Life after Life on Mars?

So it turns out that I’m not having as much fun with the new series of ‘Life on Mars’ as I did, say, at this time last year. The problem is easily identifiable; Gene Hunt is no longer a sympathetic character; he is, in fact, now a cunt (a word that will soon become acceptable profanity because the BBC, the last bastion of hope for the English language, are easing up the restrictions (Oh, sorry, I should have noted that this blog entry should only be read after the watershed)).

This is a problem for two related reasons.

The first is that the show, whilst nominally about Sam Tyler working out whether he’s dead, in a coma or back in time, is actually about the relationship between the good cops of today and the coppers of the seventies who will do anything to put the crim in chokey. Sam Tyler is one side of that debate and Gene Hunt is the other. In the first series Gene is cocky, arrogant and always trying to do the right thing; it’s just that he seems to think that to get the job done you have to be a bit of a criminal yourself. In the second (and final) series he’s still cocky and arrogant, but now he’s angry and malicious. Gene Hunt now a caricature of everything we now think despicable of seventies policing.
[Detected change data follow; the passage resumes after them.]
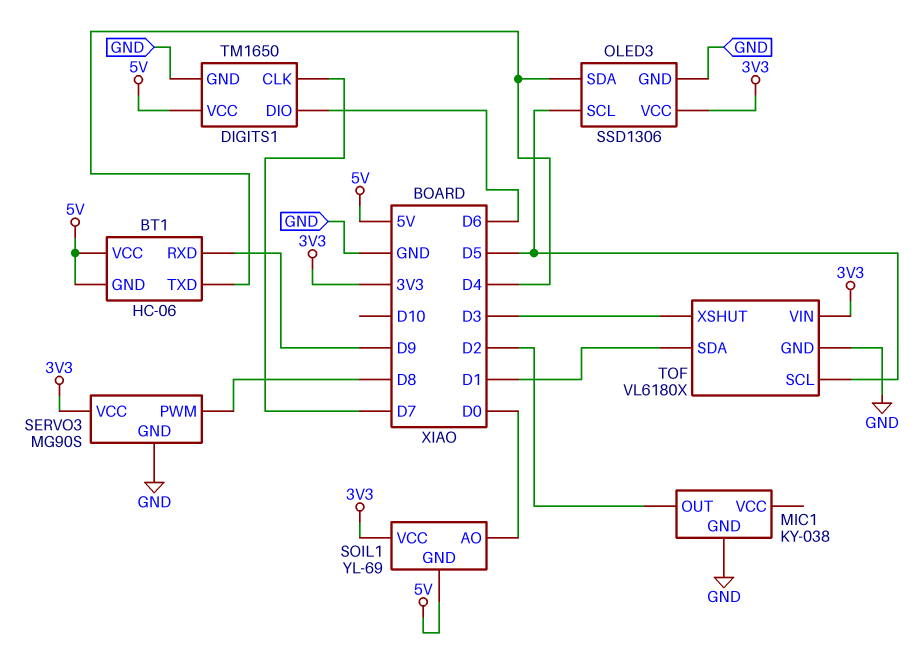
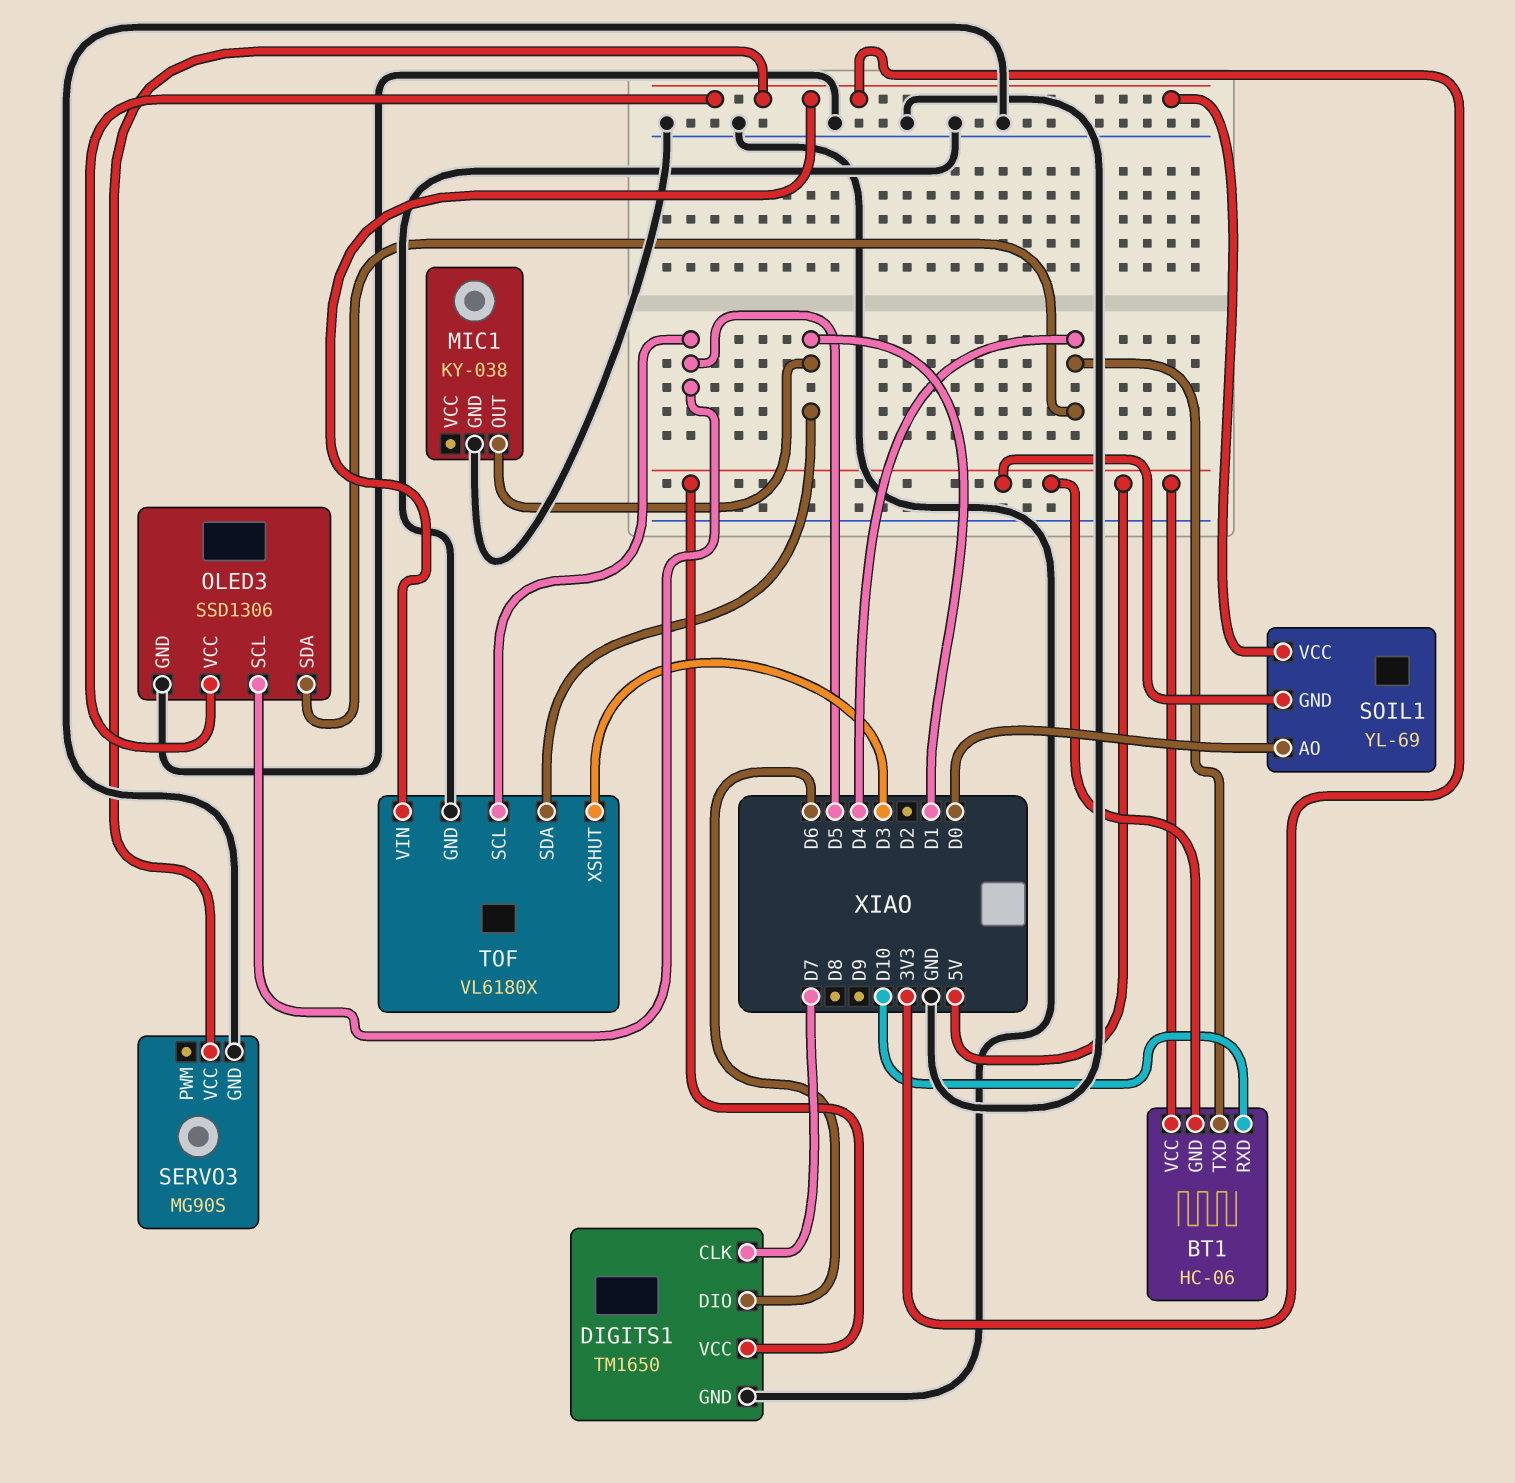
BT1 pin RXD: D9 -> D10
MIC1 pin OUT: D2 -> D1
SERVO3 pin PWM: D8 -> none

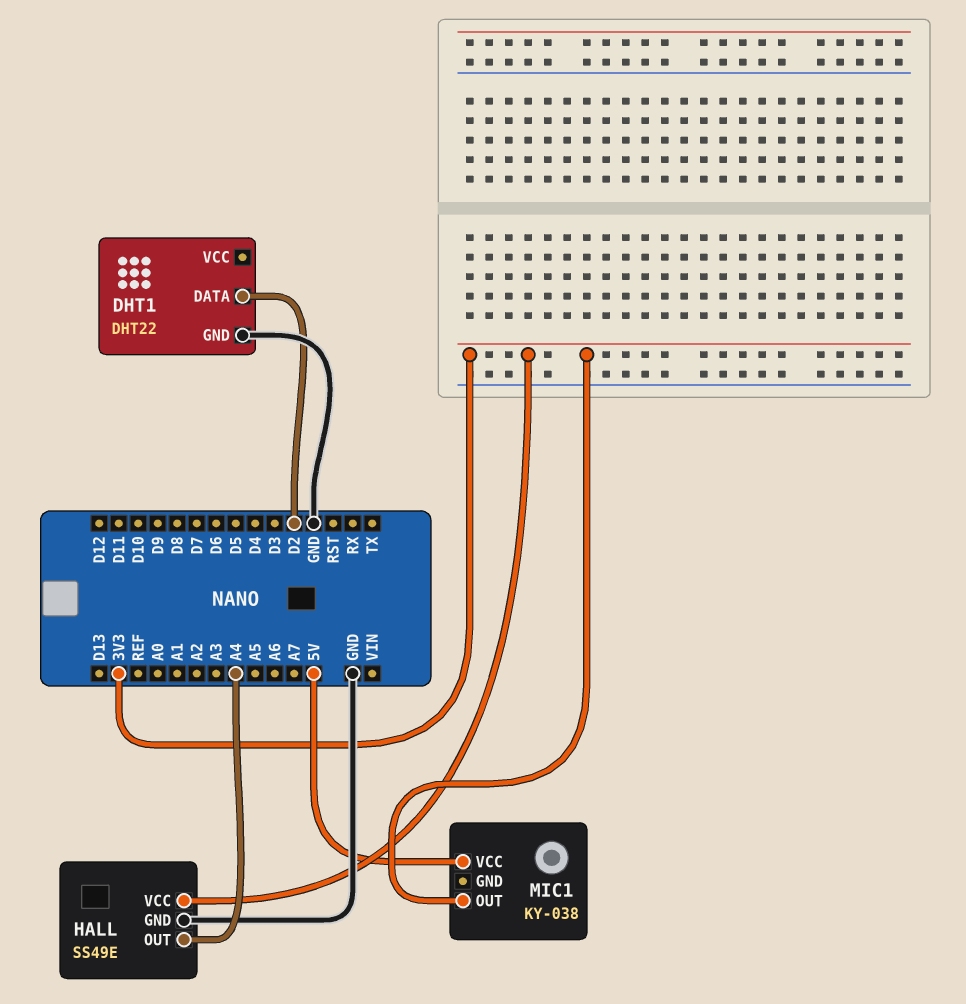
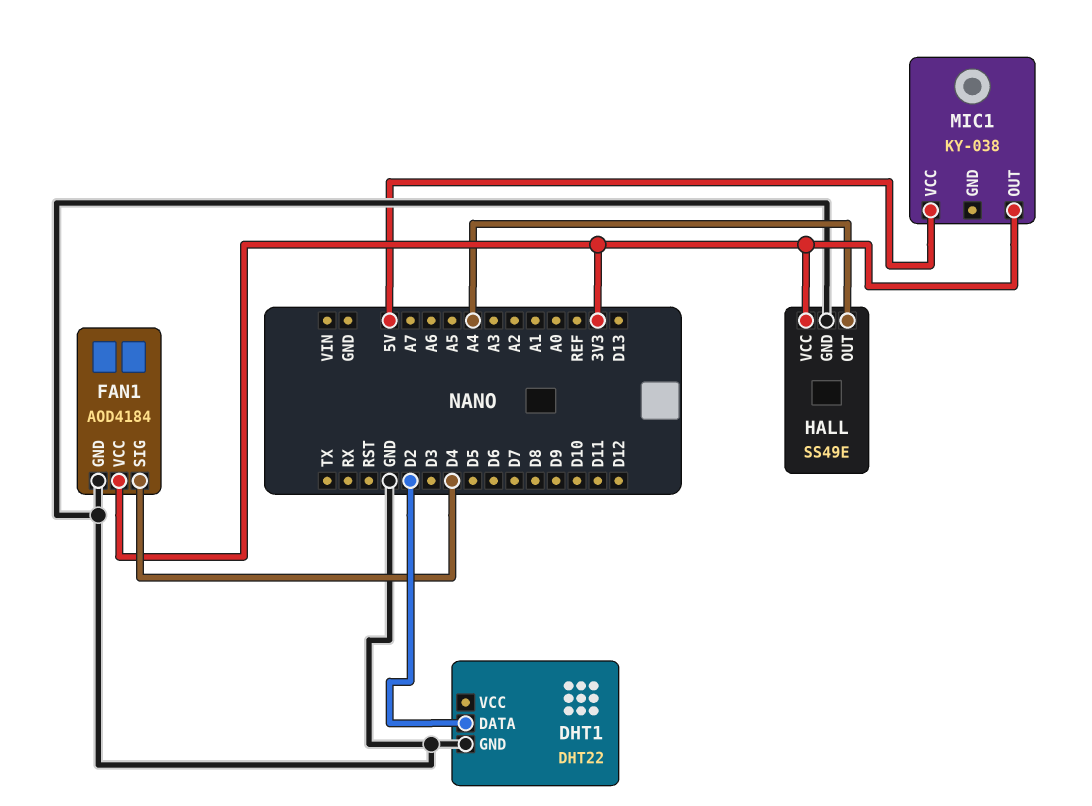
FAN1: none -> AOD4184
FAN1 pin GND: none -> GND
FAN1 pin SIG: none -> D4
FAN1 pin VCC: none -> 3V3

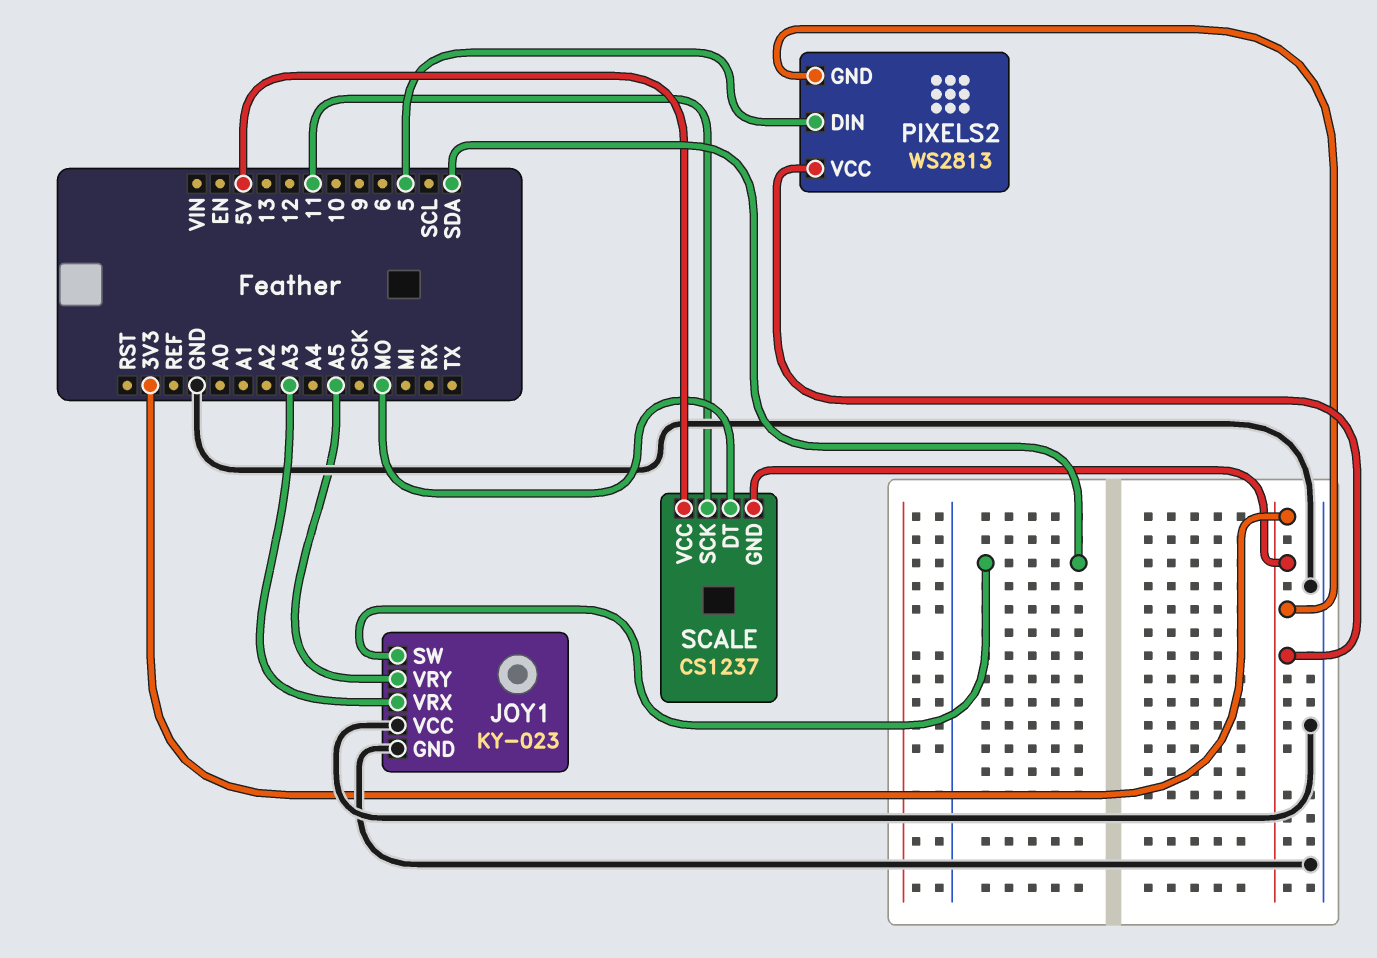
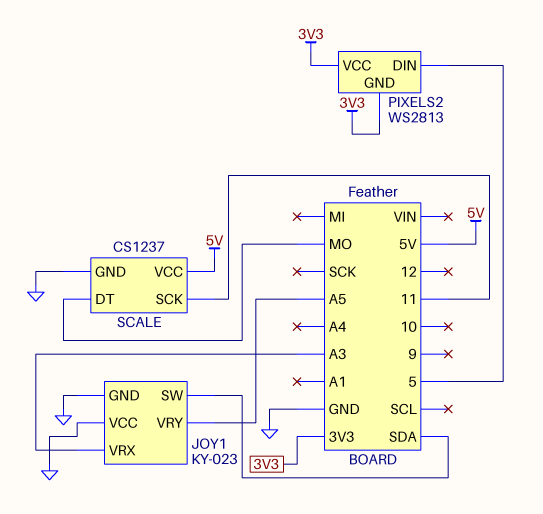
SCALE pin GND: 3V3 -> GND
This is a problem now because Sam, who often seems a little cocky and oversure of himself, is increasingly right to think that old style coppering had no redeeming features to it. It’s a future problem because Gene Hunt is getting his own series.

Yes, the Gene Genie is returning in ‘Ashes to Ashes.’ It’s set, so the rumours go, in 1980 and presumably it will be about Gene Hunt having to cope with policing in the ‘new age’ (for a good primer of British Police Dramas I recommend ‘The Comic Strip Presents… Detectives on the Edge of a Nervous Breakdown’). Now the Gene Hunt of series one would be perfect for that show, but the Gene Hunt of series two… Not so much.

Which is a pity. Philip Glenister’s protrayal of DCI Gene Hunt is the best thing about ‘Life on Mars’ and, hopefully, making his character the fish out of water in the new series will breath life and new humanity back into the part. Still, I’m not as optimistic as I was several months ago, and I don’t like it when my TV lets me down.

If you can’t trust the box who can you trust?